Heisenbergs equation example from lecture

[Kaylee Nezwek 1D]

Dr. Lavelle did an example in class on Heisenbergs equation, in which he used an incorrect atom model. For an H atom, the e- was confined to the nuclear diameter, 1.7 * 10^-15 m.

Using ∆p ∆x ≥ h/4π, ∆p was greater than or equal to 3.1*10^-20 kg/m/s^-1.

However, then using ∆p = Me- (∆v), and rearranging it to be ∆v = ∆p/Me-, he plugged in ∆v = 3.1*10^-20 kg/m/s^-1 / 9.1*10^-31 kg. Where did 9.1*10^-31 kg in the dominator come from/how did he get it?

Also, will problems on this equation only be like this, where we will get an unrealistic number and therefore have to prove that atoms are a lot bigger than the nucleus? Like in other words, are we always using the equation to prove some indeterminacy, thus our answers will always be unrealistic when using the equation?

[LaurenChoi_1J]

9.2*1-^-31 is the mass of an electron I believe, which is where he got the number.

[Kaylee Nezwek 1D]

Ah I didn't realize it was the same for all electrons, thank you!!

[LaurenChoi_1J]

Ah I didn't realize it was the same for all electrons, thank you!!

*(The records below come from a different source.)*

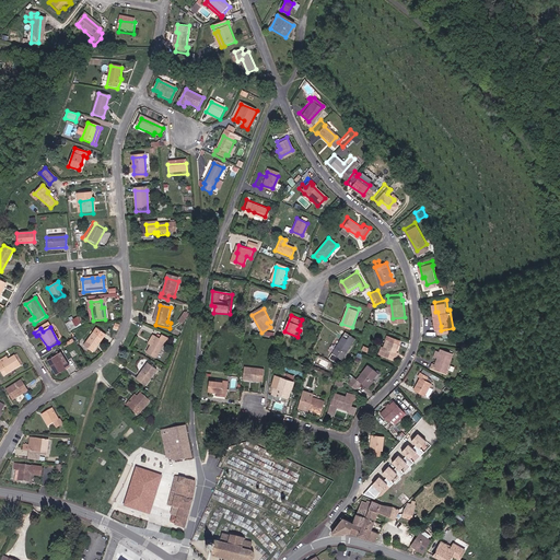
[(91,353),(105,336),(96,329),(82,347),(91,353)]
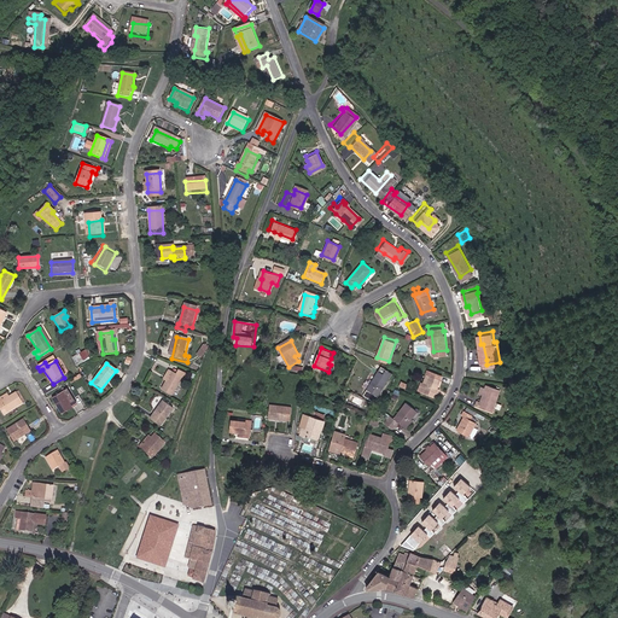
[(383,365),(366,394),(377,400),(394,371),(383,365)]
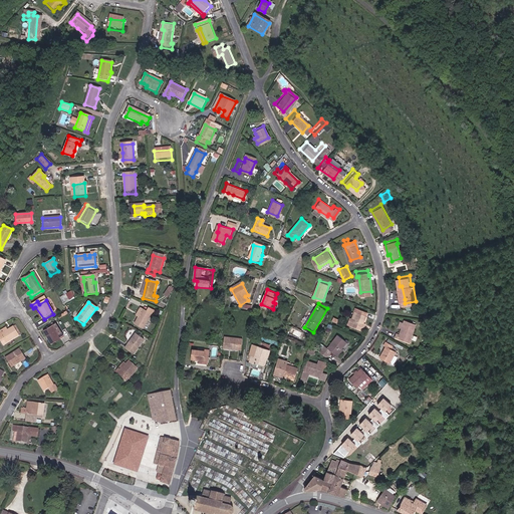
[(356,305),(355,309),(357,310),(355,316),(351,315),(348,322),(362,327),(363,323),(364,320),(368,309),(356,305)]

No problem! Oh and in my reply I meant 9.1*10^-31, not 9.2*10^-31, my bad!

[Joel Meza 3I]

That number is the mass of an electron, it's just a given and it is listed on the "Constants and Equations" handout Lavelle provided for us to use during our midterms and final in case you don't memorize it along the incoming weeks.